The federal budget for fiscal 2016, finalized this week by Senate and House leaders, provides $10.5 million for the JLENS program. President Barack Obama had asked for $40.5 million.

Officials on Capitol Hill were reluctant to speculate what the $30 million cut might mean for the future of JLENS, which was developed for the Army by Raytheon Co. But a House aide who specializes in defense matters said: “We think the cut sends a signal to {the Defense Department) to reduce or shut down the program.”

In the budget bill, congressional leaders provided only a three-word explanation for the funding cut: “Test schedule delay.” That was a reference to the chaotic events of Oct. 28, when a JLENS blimp broke loose from its mooring at an Army installation at Aberdeen Proving Ground in Maryland.

The pilotless blimp floated uncontrolled for several hours over Maryland and Pennsylvania, disrupting civil aviation and clipping power lines with its 6,700-foot tether. The blimp finally came to rest in rural Moreland Township, Pa.

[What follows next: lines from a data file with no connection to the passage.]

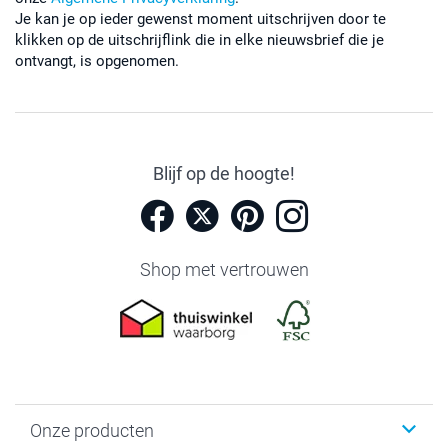
Je kan je op ieder gewenst moment uitschrijven door te
klikken op de uitschrijflink die in elke nieuwsbrief die je
ontvangt, is opgenomen.
Blijf op de hoogte!
Shop met vertrouwen
Onze producten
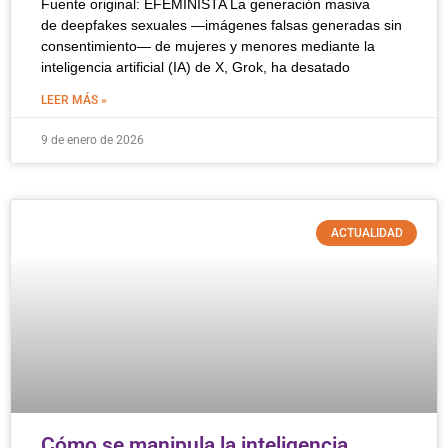
Fuente original: EFEMINISTA La generación masiva
de deepfakes sexuales —imágenes falsas generadas sin
consentimiento— de mujeres y menores mediante la
inteligencia artificial (IA) de X, Grok, ha desatado
LEER MÁS »
9 de enero de 2026
ACTUALIDAD
Cómo se manipula la inteligencia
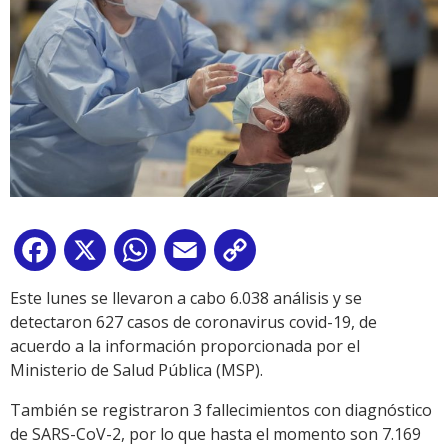
Facebook
X
WhatsApp
Email
Copy
Link
Este lunes se llevaron a cabo 6.038 análisis y se
detectaron 627 casos de coronavirus covid-19, de
acuerdo a la información proporcionada por el
Ministerio de Salud Pública (MSP).
También se registraron 3 fallecimientos con diagnóstico
de SARS-CoV-2, por lo que hasta el momento son 7.169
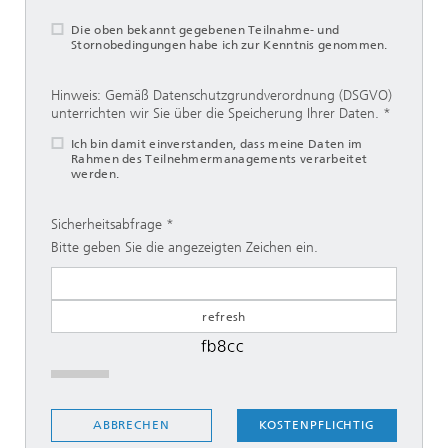
Die oben bekannt gegebenen Teilnahme- und
Stornobedingungen habe ich zur Kenntnis genommen.
Hinweis: Gemäß Datenschutzgrundverordnung (DSGVO)
unterrichten wir Sie über die Speicherung Ihrer Daten.
Ich bin damit einverstanden, dass meine Daten im
Rahmen des Teilnehmermanagements verarbeitet
werden.
Sicherheitsabfrage
Bitte geben Sie die angezeigten Zeichen ein.
KOSTENPFLICHTIG
ABBRECHEN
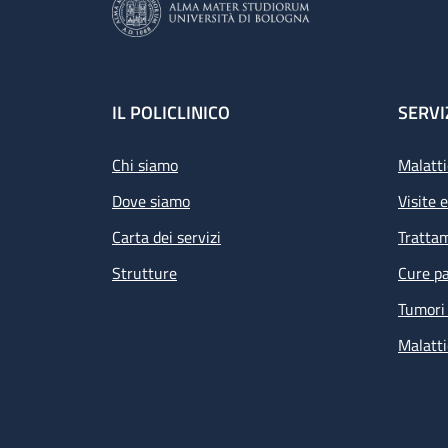
Footer
IL POLICLINICO
SERVI
Chi siamo
Malatti
Dove siamo
Visite 
Carta dei servizi
Tratta
Strutture
Cure pa
Tumori 
Malatti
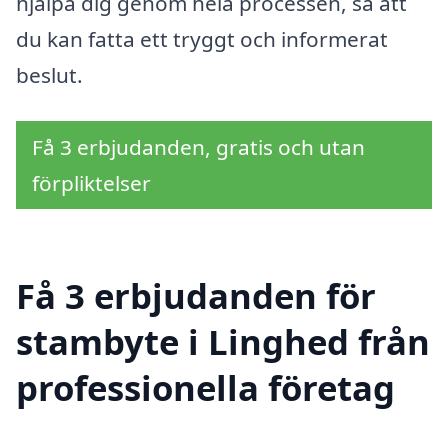
hjälpa dig genom hela processen, så att
du kan fatta ett tryggt och informerat
beslut.
Få 3 erbjudanden, gratis och utan
förpliktelser
Få 3 erbjudanden för
stambyte i Linghed från
professionella företag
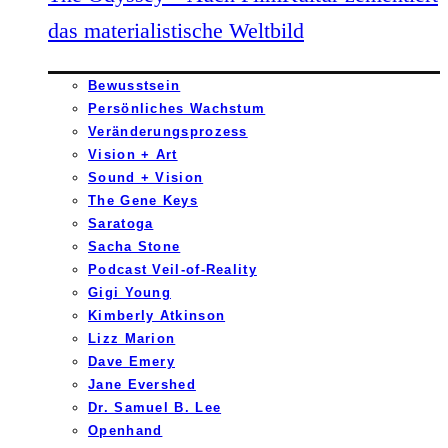
das materialistische Weltbild
Bewusstsein
Persönliches Wachstum
Veränderungsprozess
Vision + Art
Sound + Vision
The Gene Keys
Saratoga
Sacha Stone
Podcast Veil-of-Reality
Gigi Young
Kimberly Atkinson
Lizz Marion
Dave Emery
Jane Evershed
Dr. Samuel B. Lee
Openhand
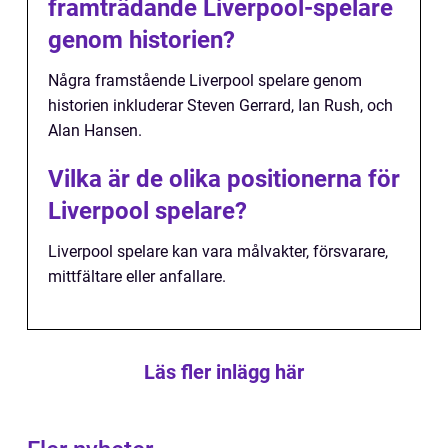
framträdande Liverpool-spelare
genom historien?
Några framstående Liverpool spelare genom
historien inkluderar Steven Gerrard, Ian Rush, och
Alan Hansen.
Vilka är de olika positionerna för
Liverpool spelare?
Liverpool spelare kan vara målvakter, försvarare,
mittfältare eller anfallare.
Läs fler inlägg här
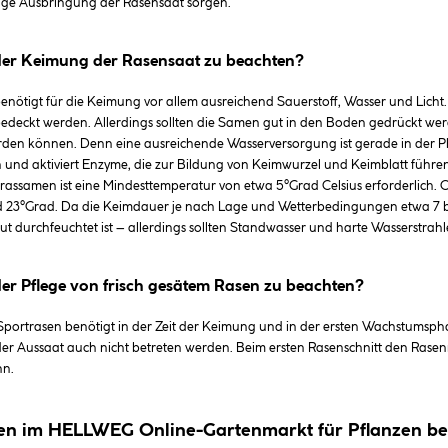
ige Ausbringung der Rasensaat sorgen.
 der Keimung der Rasensaat zu beachten?
enötigt für die Keimung vor allem ausreichend Sauerstoff, Wasser und Lich
 bedeckt werden. Allerdings sollten die Samen gut in den Boden gedrückt w
den können. Denn eine ausreichende Wasserversorgung ist gerade in der P
und aktiviert Enzyme, die zur Bildung von Keimwurzel und Keimblatt führen.
assamen ist eine Mindesttemperatur von etwa 5°Grad Celsius erforderlic
 23°Grad. Da die Keimdauer je nach Lage und Wetterbedingungen etwa 7 bis 2
t durchfeuchtet ist – allerdings sollten Standwasser und harte Wasserstrah
der Pflege von frisch gesätem Rasen zu beachten?
Sportrasen benötigt in der Zeit der Keimung und in der ersten Wachstumsph
r Aussaat auch nicht betreten werden. Beim ersten Rasenschnitt den Rasenm
n.
n im HELLWEG Online-Gartenmarkt für Pflanzen bes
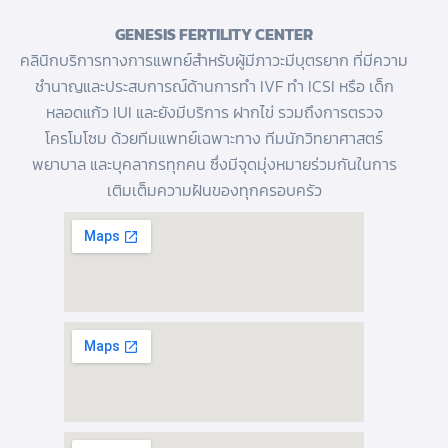
GENESIS FERTILITY CENTER
คลินิกบริการทางการแพทย์สำหรับผู้มีภาวะมีบุตรยาก ที่มีความ
ชำนาญและประสบการณ์ด้านการทํา IVF
ทำ ICSI
หรือ
เด็ก
หลอดแก้ว
IUI และยังมีบริการ
ฝากไข่
รวมถึงการตรวจ
โครโมโซม ด้วยทีมแพทย์เฉพาะทาง ทีมนักวิทยาศาสตร์
พยาบาล และบุคลากรทุกคน ซึ่งมีจุดมุ่งหมายร่วมกันในการ
เติมเต็มความฝันของทุกครอบครัว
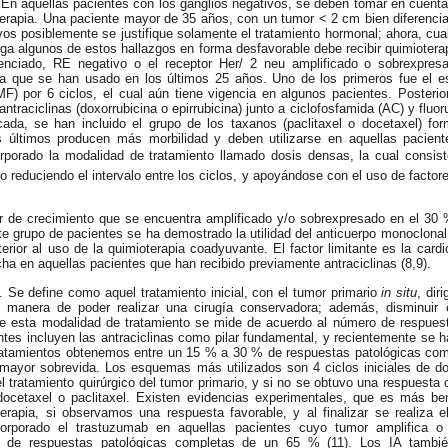
. En aquellas pacientes con los ganglios negativos, se deben tomar en cuenta 
terapia. Una paciente mayor de 35 años, con un tumor < 2 cm bien diferencia
vos posiblemente se justifique solamente el tratamiento hormonal; ahora, cual
ga algunos de estos hallazgos en forma desfavorable debe recibir quimioterap
enciado, RE negativo o el receptor Her/ 2 neu amplificado o sobrexpresad
a que se han usado en los últimos 25 años. Uno de los primeros fue el e
MF) por 6 ciclos, el cual aún tiene vigencia en algunos pacientes. Posteri
ntraciclinas (doxorrubicina o epirrubicina) junto a ciclofosfamida (AC) y fluo
cada, se han incluido el grupo de los taxanos (paclitaxel o docetaxel) 
 últimos producen más morbilidad y deben utilizarse en aquellas pacient
porado la modalidad de tratamiento llamado dosis densas, la cual consis
ro reduciendo el intervalo entre los ciclos, y apoyándose con el uso de factor
r de crecimiento que se encuentra amplificado y/o sobrexpresado en el 3
 grupo de pacientes se ha demostrado la utilidad del anticuerpo monoclonal
rior al uso de la quimioterapia coadyuvante. El factor limitante es la cardi
cha en aquellas pacientes que han recibido previamente antraciclinas (8,9).
 Se define como aquel tratamiento inicial, con el tumor primario
in situ
, dir
l manera de poder realizar una cirugía conservadora; además, disminuir 
 de esta modalidad de tratamiento se mide de acuerdo al número de respues
s incluyen las antraciclinas como pilar fundamental, y recientemente se h
ratamientos obtenemos entre un 15 % a 30 % de respuestas patológicas com
ayor sobrevida. Los esquemas más utilizados son 4 ciclos iniciales de dox
el tratamiento quirúrgico del tumor primario, y si no se obtuvo una respuesta 
docetaxel o paclitaxel. Existen evidencias experimentales, que es más ben
terapia, si observamos una respuesta favorable, y al finalizar se realiza el
orporado el trastuzumab en aquellas pacientes cuyo tumor amplifica o 
e de respuestas patológicas completas de un 65 % (11). Los IA tambié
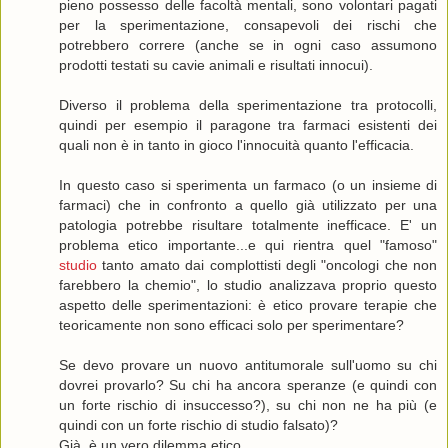
pieno possesso delle facoltà mentali, sono volontari pagati
per la sperimentazione, consapevoli dei rischi che
potrebbero correre (anche se in ogni caso assumono
prodotti testati su cavie animali e risultati innocui).
Diverso il problema della sperimentazione tra protocolli,
quindi per esempio il paragone tra farmaci esistenti dei
quali non è in tanto in gioco l'innocuità quanto l'efficacia.
In questo caso si sperimenta un farmaco (o un insieme di
farmaci) che in confronto a quello già utilizzato per una
patologia potrebbe risultare totalmente inefficace. E' un
problema etico importante...e qui rientra quel "famoso"
studio
tanto amato dai complottisti degli "oncologi che non
farebbero la chemio", lo studio analizzava proprio questo
aspetto delle sperimentazioni: è etico provare terapie che
teoricamente non sono efficaci solo per sperimentare?
Se devo provare un nuovo antitumorale sull'uomo su chi
dovrei provarlo? Su chi ha ancora speranze (e quindi con
un forte rischio di insuccesso?), su chi non ne ha più (e
quindi con un forte rischio di studio falsato)?
Già, è un vero dilemma etico.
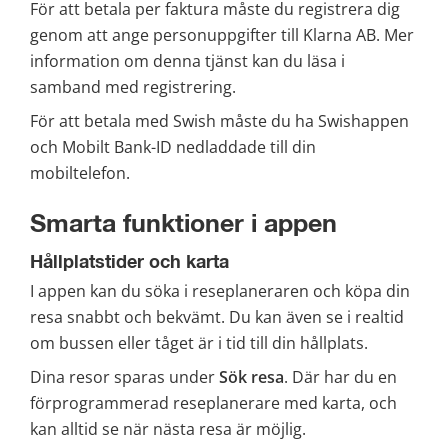
För att betala per faktura måste du registrera dig 
genom att ange personuppgifter till Klarna AB. Mer 
information om denna tjänst kan du läsa i 
samband med registrering.
För att betala med Swish måste du ha Swishappen 
och Mobilt Bank-ID nedladdade till din 
mobiltelefon.
Smarta funktioner i appen
Hållplatstider och karta
I appen kan du söka i reseplaneraren och köpa din 
resa snabbt och bekvämt. Du kan även se i realtid 
om bussen eller tåget är i tid till din hållplats.
Dina resor sparas under 
Sök resa
. Där har du en 
förprogrammerad reseplanerare med karta, och 
kan alltid se när nästa resa är möjlig.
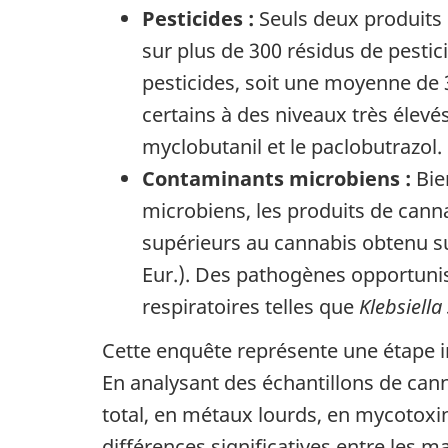
Pesticides :
Seuls deux produits 
sur plus de 300 résidus de pestic
pesticides, soit une moyenne de 3,
certains à des niveaux très élevé
myclobutanil et le paclobutrazol.
Contaminants microbiens :
Bie
microbiens, les produits de can
supérieurs au cannabis obtenu s
Eur.). Des pathogènes opportu
respiratoires telles que
Klebsiella
Cette enquête représente une étape 
En analysant des échantillons de can
total, en métaux lourds, en mycotoxin
différences significatives entre les m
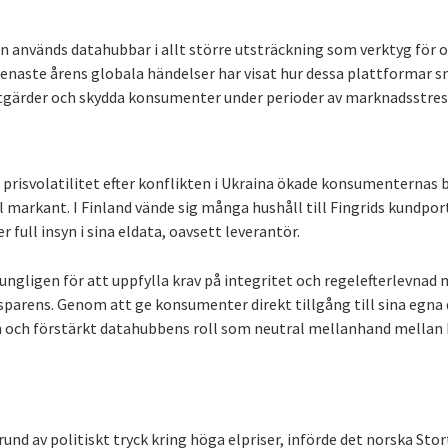
n används datahubbar i allt större utsträckning som verktyg för o
naste årens globala händelser har visat hur dessa plattformar s
tgärder och skydda konsumenter under perioder av marknadsstres
prisvolatilitet efter konflikten i Ukraina ökade konsumenternas b
markant. I Finland vände sig många hushåll till Fingrids kundport
full insyn i sina eldata, oavsett leverantör.
ngligen för att uppfylla krav på integritet och regelefterlevnad 
nsparens. Genom att ge konsumenter direkt tillgång till sina egna 
 och förstärkt datahubbens roll som neutral mellanhand mellan
und av politiskt tryck kring höga elpriser, införde det norska Sto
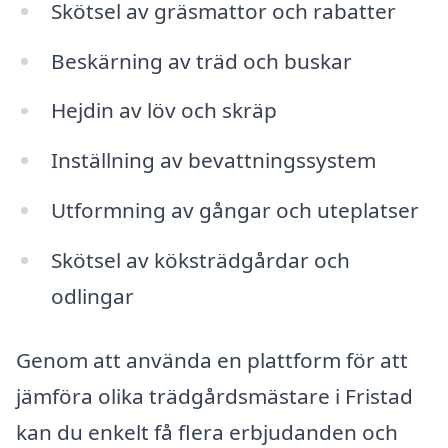
Skötsel av gräsmattor och rabatter
Beskärning av träd och buskar
Hejdin av löv och skräp
Inställning av bevattningssystem
Utformning av gångar och uteplatser
Skötsel av köksträdgårdar och
odlingar
Genom att använda en plattform för att
jämföra olika trädgårdsmästare i Fristad
kan du enkelt få flera erbjudanden och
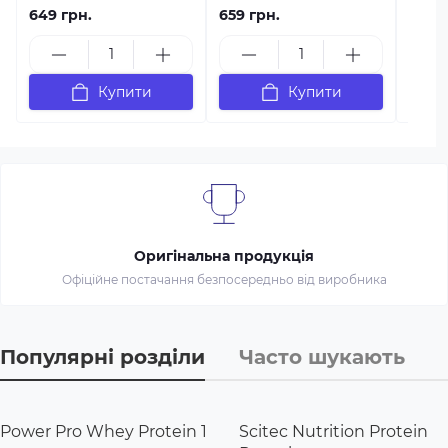
649 грн.
659 грн.
349 г
Купити
Купити
Оригінальна продукція
Офіційне постачання безпосередньо від виробника
Популярні розділи
Часто шукають
Power Pro Whey Protein 1
Scitec Nutrition Protein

The test cited in the budget bill is a three-year, $150 million “operational exercise” in which a pair of JLENS blimps was to stand watch over Washington, D.C., and the capital region, serving as an early warning system in the event of an attack by cruise missiles or other low-flying weapons.

The Army suspended the exercise after the October mishap, pending the conclusion of an investigation into what caused the blimp to break free. On Thursday, a spokeswoman for the JLENS program, Major Beth R. Smith, said the investigation could last “approximately 90 more days.”

JLENS – a loose acronym of Joint Land Attack Cruise Missile Defense Elevated Netted Sensor System – was developed to protect U.S. troops in combat and American cities and towns by patrolling at altitudes up to 10,000 feet.

At that height, according to Raytheon, the radar can see 340 miles in any direction, far beyond the limits that Earth’s curvature imposes on land- or sea-based radar.

The 242-foot-long blimps are designed to operate in pairs. One searches widely for threats. The other is supposed to focus narrowly on airborne objects and transmit “fire control” data on their location, speed and trajectory. U.S. fighter jets or ground-based rockets would use the fire-control data to intercept and destroy an intruder.

The program has cost taxpayers about $2.7 billion since its inception in 1998 – and has yet to provide operational missile defense.

In tests, the JLENS radar has struggled to track flying objects and to distinguish friendly aircraft from threatening ones.

A 2012 report by the Pentagon’s Operational Test and Evaluation office faulted JLENS in four “critical performance areas'” and rated its reliability as “poor.” In its most recent assessment, in 2013, the office said JLENS had “low system reliability.”